## Task to carry out
Only some lines are wanted: please transcribe exactly those from the one containing "名古屋市熱田区金山町一丁目1-18" through the end of the data, pictures excluded.

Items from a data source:
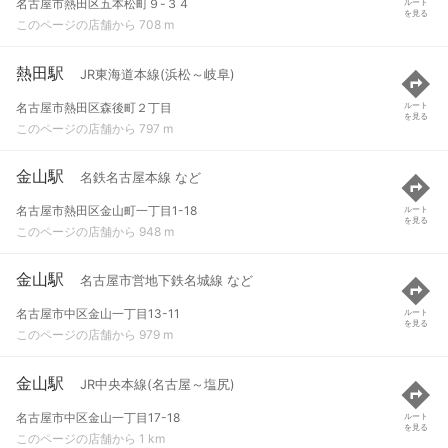
名古屋市熱田区五本松町９-３４
ルート
を見る
このページの店舗から 708 m
熱田駅
JR東海道本線(浜松～岐阜)
名古屋市熱田区森後町２丁目
ルート
を見る
このページの店舗から 797 m
金山駅
名鉄名古屋本線 など
名古屋市熱田区金山町一丁目1-18
ルート
を見る
このページの店舗から 948 m
金山駅
名古屋市営地下鉄名城線 など
名古屋市中区金山一丁目13-11
ルート
を見る
このページの店舗から 979 m
金山駅
JR中央本線(名古屋～塩尻)
名古屋市中区金山一丁目17-18
ルート
を見る
このページの店舗から 1 km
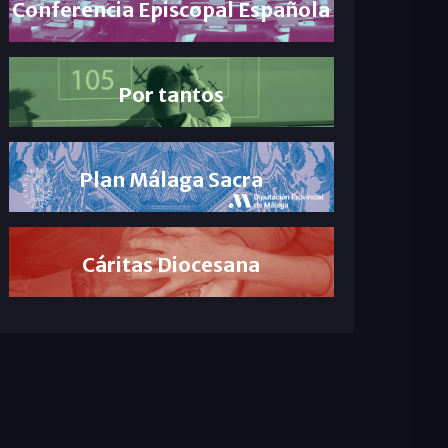
Conferencia Episcopal Española
Por tantos
Plan Málaga Sacra
Cáritas Diocesana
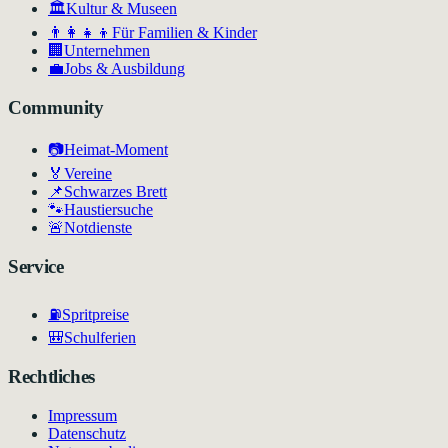
🏛
Kultur & Museen
👨‍👩‍👧‍👦
Für Familien & Kinder
🏢
Unternehmen
💼
Jobs & Ausbildung
Community
📷
Heimat-Moment
🏅
Vereine
📌
Schwarzes Brett
🐾
Haustiersuche
🚨
Notdienste
Service
⛽
Spritpreise
🎒
Schulferien
Rechtliches
Impressum
Datenschutz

## Output for this task
名古屋市熱田区金山町一丁目1-18
ルート
を見る
このページの店舗から 948 m
金山駅
名古屋市営地下鉄名城線 など
名古屋市中区金山一丁目13-11
ルート
を見る
このページの店舗から 979 m
金山駅
JR中央本線(名古屋～塩尻)
名古屋市中区金山一丁目17-18
ルート
を見る
このページの店舗から 1 km
Conferencia Episcopal Española
Por tantos
Plan Málaga Sacra
Cáritas Diocesana
🏛
Kultur & Museen
👨‍👩‍👧‍👦
Für Familien & Kinder
🏢
Unternehmen
💼
Jobs & Ausbildung
Community
📷
Heimat-Moment
🏅
Vereine
📌
Schwarzes Brett
🐾
Haustiersuche
🚨
Notdienste
Service
⛽
Spritpreise
🎒
Schulferien
Rechtliches
Impressum
Datenschutz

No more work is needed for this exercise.